--- Excerpted data Enclosed Below ---

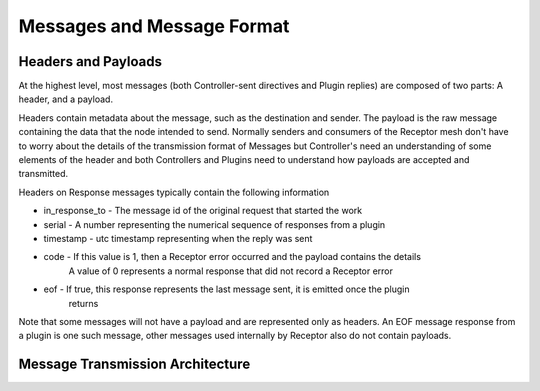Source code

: .. _messages:

Messages and Message Format
===========================

Headers and Payloads
--------------------

At the highest level, most messages (both Controller-sent directives and Plugin replies) are
composed of two parts: A header, and a payload.

Headers contain metadata about the message, such as the destination and sender. The payload is the
raw message containing the data that the node intended to send. Normally senders and consumers of
the Receptor mesh don't have to worry about the details of the transmission format of Messages but
Controller's need an understanding of some elements of the header and both Controllers and Plugins
need to understand how payloads are accepted and transmitted.

Headers on Response messages typically contain the following information

* in_response_to - The message id of the original request that started the work
* serial - A number representing the numerical sequence of responses from a plugin
* timestamp - utc timestamp representing when the reply was sent
* code - If this value is 1, then a Receptor error occurred and the payload contains the details
    A value of 0 represents a normal response that did not record a Receptor error
* eof - If true, this response represents the last message sent, it is emitted once the plugin
    returns

Note that some messages will not have a payload and are represented only as headers. An EOF
message response from a plugin is one such message, other messages used internally by Receptor
also do not contain payloads.

Message Transmission Architecture
---------------------------------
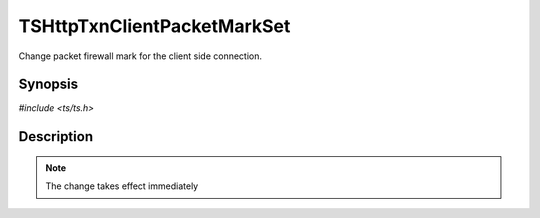 .. Licensed to the Apache Software Foundation (ASF) under one or more
   contributor license agreements.  See the NOTICE file distributed with
   this work for additional information regarding copyright ownership.
   The ASF licenses this file to you under the Apache License, Version
   2.0 (the "License"); you may not use this file except in compliance
   with the License.  You may obtain a copy of the License at

     http://www.apache.org/licenses/LICENSE-2.0

   Unless required by applicable law or agreed to in writing, software
   distributed under the License is distributed on an "AS IS" BASIS,
   WITHOUT WARRANTIES OR CONDITIONS OF ANY KIND, either express or
   implied.  See the License for the specific language governing
   permissions and limitations under the License.


TSHttpTxnClientPacketMarkSet
============================

Change packet firewall mark for the client side connection.


Synopsis
--------

`#include <ts/ts.h>`

.. c:function:: TSReturnCode TSHttpTxnClientPacketMarkSet(TSHttpTxn txnp, int mark)


Description
-----------

.. note::

   The change takes effect immediately
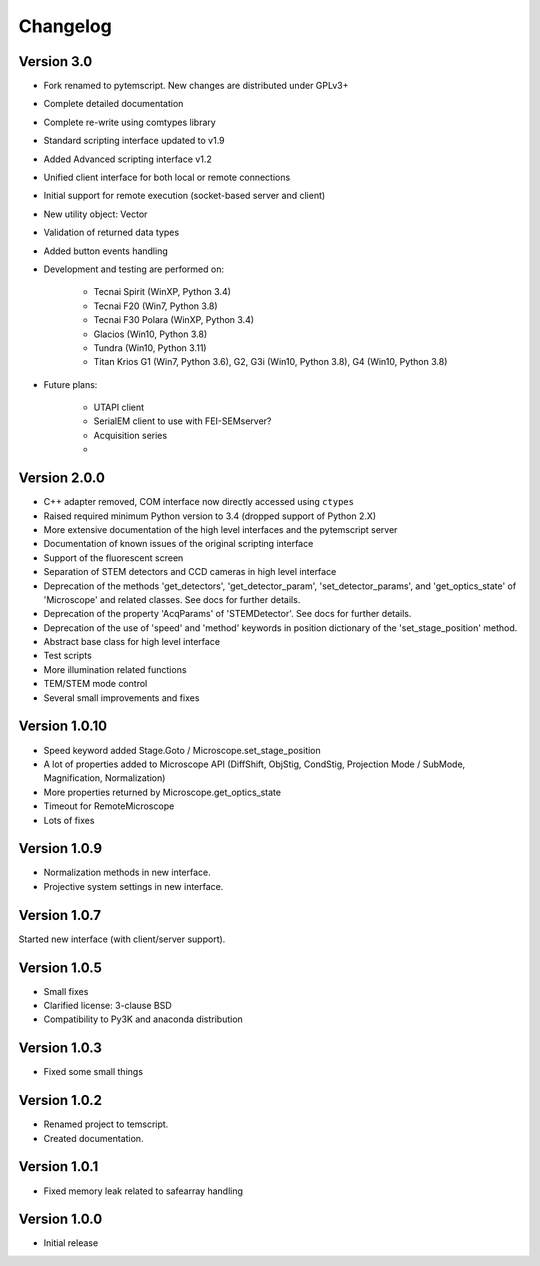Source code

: Changelog
=========

Version 3.0
^^^^^^^^^^^

* Fork renamed to pytemscript. New changes are distributed under GPLv3+
* Complete detailed documentation
* Complete re-write using comtypes library
* Standard scripting interface updated to v1.9
* Added Advanced scripting interface v1.2
* Unified client interface for both local or remote connections
* Initial support for remote execution (socket-based server and client)
* New utility object: Vector
* Validation of returned data types
* Added button events handling
* Development and testing are performed on:

    - Tecnai Spirit (WinXP, Python 3.4)
    - Tecnai F20 (Win7, Python 3.8)
    - Tecnai F30 Polara (WinXP, Python 3.4)
    - Glacios (Win10, Python 3.8)
    - Tundra (Win10, Python 3.11)
    - Titan Krios G1 (Win7, Python 3.6), G2, G3i (Win10, Python 3.8), G4 (Win10, Python 3.8)

* Future plans:

    - UTAPI client
    - SerialEM client to use with FEI-SEMserver?
    - Acquisition series
    -

Version 2.0.0
^^^^^^^^^^^^^

* C++ adapter removed, COM interface now directly accessed using ``ctypes``
* Raised required minimum Python version to 3.4 (dropped support of Python 2.X)
* More extensive documentation of the high level interfaces and the pytemscript server
* Documentation of known issues of the original scripting interface
* Support of the fluorescent screen
* Separation of STEM detectors and CCD cameras in high level interface
* Deprecation of the methods 'get_detectors', 'get_detector_param', 'set_detector_params', and 'get_optics_state' of 'Microscope' and related classes. See docs for further details.
* Deprecation of the property 'AcqParams' of 'STEMDetector'. See docs for further details.
* Deprecation of the use of 'speed' and 'method' keywords in position dictionary of the 'set_stage_position' method.
* Abstract base class for high level interface
* Test scripts
* More illumination related functions
* TEM/STEM mode control
* Several small improvements and fixes

Version 1.0.10
^^^^^^^^^^^^^^

* Speed keyword added Stage.Goto / Microscope.set_stage_position
* A lot of properties added to Microscope API (DiffShift, ObjStig, CondStig, Projection Mode / SubMode, Magnification, Normalization)
* More properties returned by Microscope.get_optics_state
* Timeout for RemoteMicroscope
* Lots of fixes

Version 1.0.9
^^^^^^^^^^^^^

* Normalization methods in new interface.
* Projective system settings in new interface.

Version 1.0.7
^^^^^^^^^^^^^

Started new interface (with client/server support).

Version 1.0.5
^^^^^^^^^^^^^

* Small fixes
* Clarified license: 3-clause BSD
* Compatibility to Py3K and anaconda distribution

Version 1.0.3
^^^^^^^^^^^^^

* Fixed some small things

Version 1.0.2
^^^^^^^^^^^^^

* Renamed project to temscript.
* Created documentation.

Version 1.0.1
^^^^^^^^^^^^^

* Fixed memory leak related to safearray handling

Version 1.0.0
^^^^^^^^^^^^^

* Initial release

--- End of Enclosed Excerpted data ---

**What is being asked:**
Take the line holding "to safearray handling" and all lines after it through the end of the data, and set them down exactly.

**Answer:**
* Fixed memory leak related to safearray handling

Version 1.0.0
^^^^^^^^^^^^^

* Initial release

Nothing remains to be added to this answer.